▸ Selected extract
((

GDPR Q&A

GDPR kérdezz-felelek / GDPR Q&A

Profiling and automated decision-making

2018. május 14. - Kovacs Zoltan Balazs

Profiling and automated decision-making

The GDPR introduces the notion of profiling and automated decision-making and contains specific rules on these legal concepts.

The Article 29 Data Protection Working Party (WP29) issued guidelines on automated individual decision-making and profiling on 3 October 2017 (WP251). They were then revised on 6 February 2018 (the “Guidelines”) and seek to interpret the respective provisions of the GDPR (Article 4 clause 4 and Article 22).

1. What is profiling?

Under the GDPR, profiling “means any form of automated processing of personal data consisting of the use of personal data to evaluate certain personal aspects relating to a natural person, in particular to analyse or predict aspects concerning that natural person's performance at work, economic situation, health, personal preferences, interests, reliability, behaviour, location or movements.

It is worth stressing that for a data processing activity to qualify as profiling, it does not necessarily have to be based solely on automated processing. It will constitute profiling so long as some form of automated processing is involved, and the fact that there is human involvement does not necessarily bring the activity outside scope of the definition.

As the Guidelines put it,

profiling means gathering information about an individual (or group of individuals) and evaluating their characteristics or behaviour patterns in order to place them into a certain category or group, in particular to analyse and/or make predictions about, for example, their:

- ability to perform a task;

- interests; or

- likely behaviour.

2. Does profiling always include automated decision-making?

No. Profiling may – but doesn’t have to – include automated decision-making. For example, if an insurance broker collects personal data, develops profiles, and places the individuals into certain categories, and then sells the information to insurance companies, the broker carries out profiling but makes no automated decisions.

There are three types of profiling:

(i) general profiling;

(ii) profiling on which a decision is based; and

(iii) profiling which is part of a solely automated decision-making process, i.e. a decision-making process that is without any meaningful human involvement (since an algorithm makes the decision).

3. What is automated decision-making?

Solely automated decision-making is the ability to make decisions by technological means, i.e. without human involvement.

There can also be decisions that are not solely automated. This is the case when there is meaningful human involvement in the decision-making process.

4. Does automated decision-making always include profiling?

No. Automated decisions can be made with or without profiling. For example, as the Guidelines say: “[i]mposing speeding fines purely on the basis of evidence from speed cameras is an automated decision-making process that does not necessarily involve profiling.

Of course, decisions that are not solely automated might also include profiling. The example made in the Guidelines is that a bank may carry out credit scoring with meaningful human involvement when assessing if the person applying for a credit facility may actually get the loan.

5. Is there a difference between “based solely on automated decision-making” and “based on automated decision-making”?

Yes. Please see question 3 above.

6. What do I have to pay specific attention to when it comes to profiling and/or automated decision-making?

))

▸ Requirements
Rewrite the stretch of the GDPR Q&A from "(ii) profiling on" through "the decision-making process.", swapping "human involvement" for "human oversight". The material after this point comes from a separate source.

▸ Material
((

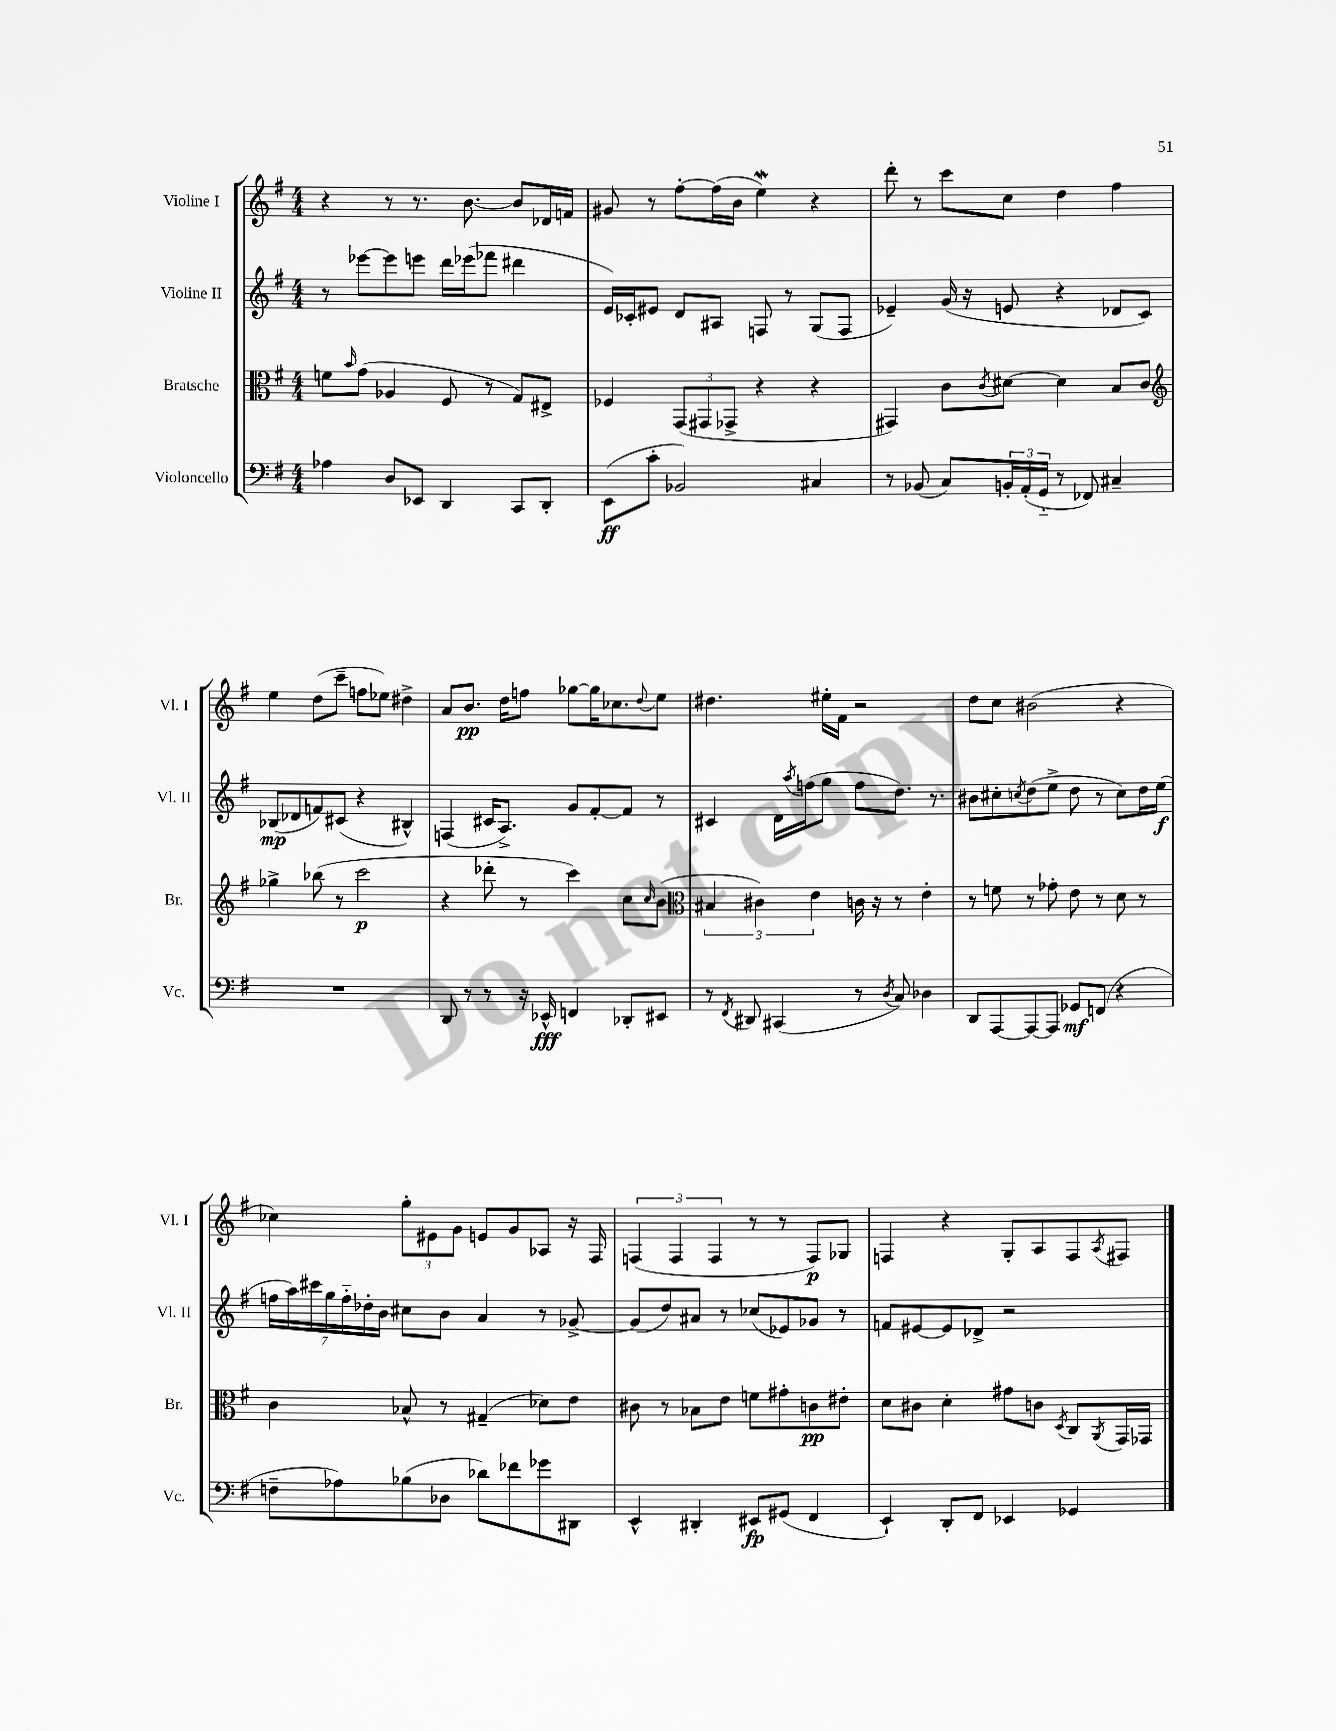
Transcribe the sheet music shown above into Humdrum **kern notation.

))
((

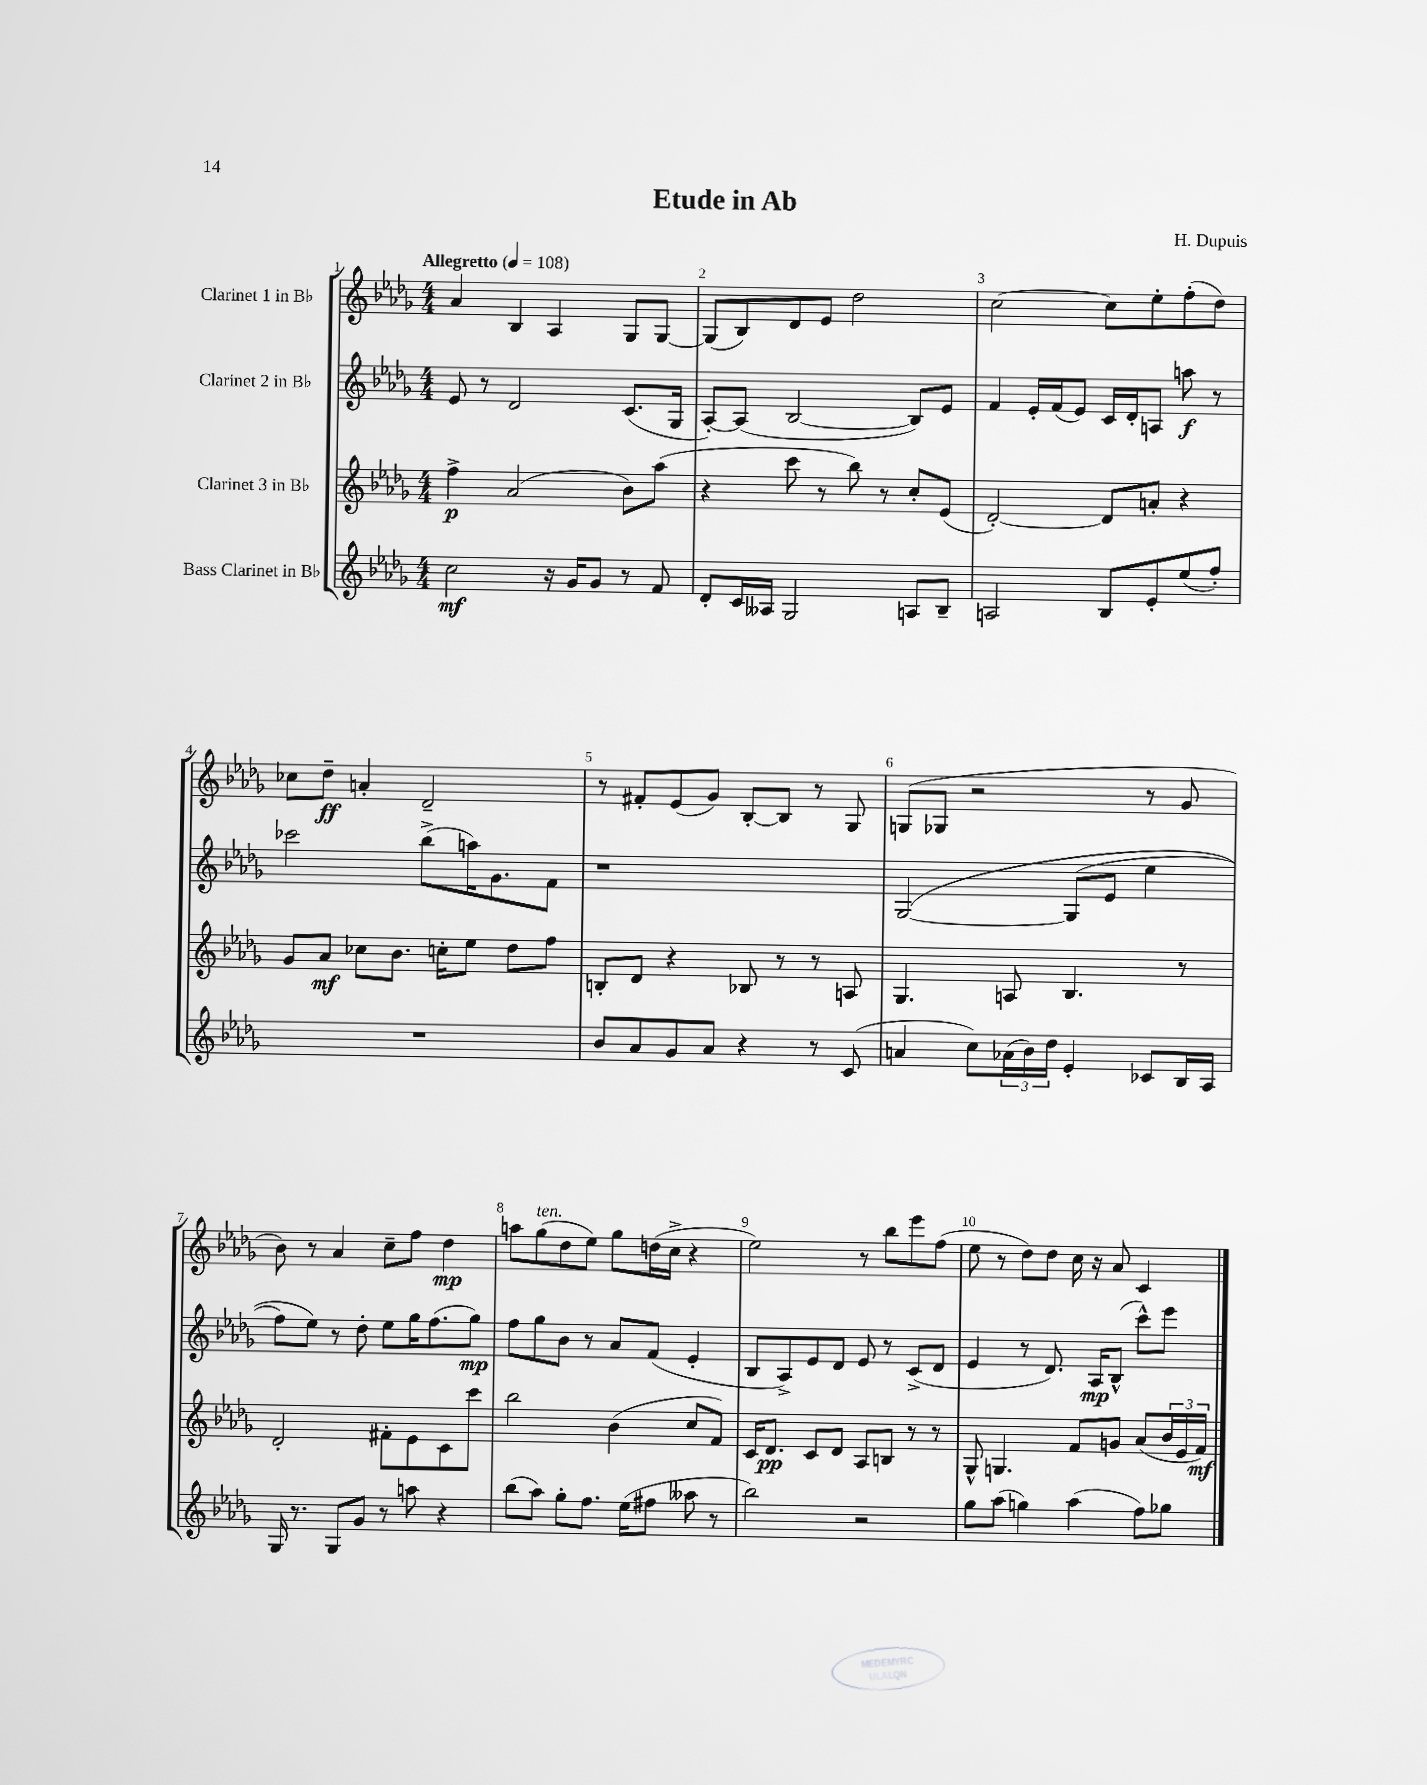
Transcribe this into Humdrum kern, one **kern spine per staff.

))

▸ Correct result
(ii) profiling on which a decision is based; and

(iii) profiling which is part of a solely automated decision-making process, i.e. a decision-making process that is without any meaningful human oversight (since an algorithm makes the decision).

3. What is automated decision-making?

Solely automated decision-making is the ability to make decisions by technological means, i.e. without human oversight.

There can also be decisions that are not solely automated. This is the case when there is meaningful human oversight in the decision-making process.